Would you mind sharing some of your favorite youtube videos that you've come across?
Chiming in with everyone else - RPi is way too complex.

But another suggestion if you want a modern alternative to understand - RISC-V has an open boot ecosystem. You can just try it in QEmu and maybe buy a board if you get more advanced?

> Turns out the Raspberry Pi (and I'm guessing many other systems) are pretty confusing to understand at boot time.

That is because how ARM ecosystem functions. There is no standard way of integrating ARM CPU into a product as Arm, the company, just sells base IP and not the complete CPU. Every ARM licensee, from Qualcomm to Apple to Nvidia are free to design their own extensions and integrations into their SoC. There is no standard for this. This creates a lot of problems for writing a generic tutorial that you see in the x86 world.

Maybe a good place to start is an old video game console. Those have a lot of community info because of interest in retro gaming/emulation, plus they're simpler than modern hardware.
Might want to look at MicroPython. The ports have various init functions for various chips /system. It might not be a full OS, but it is pretty low level code you can compare to various other systems.
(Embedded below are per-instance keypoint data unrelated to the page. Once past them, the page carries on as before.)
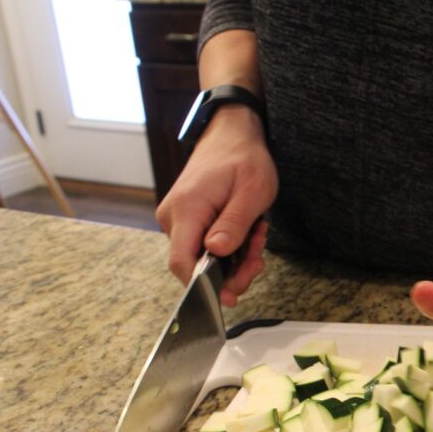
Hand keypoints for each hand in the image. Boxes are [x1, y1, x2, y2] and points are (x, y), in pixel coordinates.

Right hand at [155, 106, 277, 305]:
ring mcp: (177, 220)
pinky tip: (246, 233)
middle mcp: (174, 218)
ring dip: (236, 257)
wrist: (231, 135)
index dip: (203, 285)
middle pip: (195, 265)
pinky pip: (206, 247)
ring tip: (256, 233)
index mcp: (187, 209)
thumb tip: (216, 252)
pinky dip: (230, 247)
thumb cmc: (244, 159)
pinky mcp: (186, 222)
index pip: (182, 262)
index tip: (229, 296)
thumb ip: (234, 224)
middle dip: (233, 269)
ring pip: (204, 258)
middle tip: (259, 256)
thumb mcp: (252, 191)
https://github.com/micropython/micropython/tree/master/ports

Check out the LibreRPi project, they are aiming to reverse engineer, document and replace the GPU firmware boot blob and other blobs.

https://github.com/librerpi/

Macs with a T2 chip first start execution there before pulling the Intel CPU out of reset.
This keynote about hardware vs operating systems knowledge of hardware was enlightening:

https://www.youtube.com/watch?v=36myc8wQhLo

You could start with a simple microcontroller like an AVR. Pick up an Arduino Uno or a Mega and an ICSP programmer, then write your own bootloader for it.
RPi's unfortunately have lousy documentation for the low level stuff.

Just about anything else (including dodgy Chinese substitutes) is better, sadly.

the "whole computer" is also thought to start on the memory, because you can have memory on a computer and a manual operator of it, but you can't have a computer with an operator of it and no memory.
Yeah better off just getting QEMU to boot. Target 286 or something.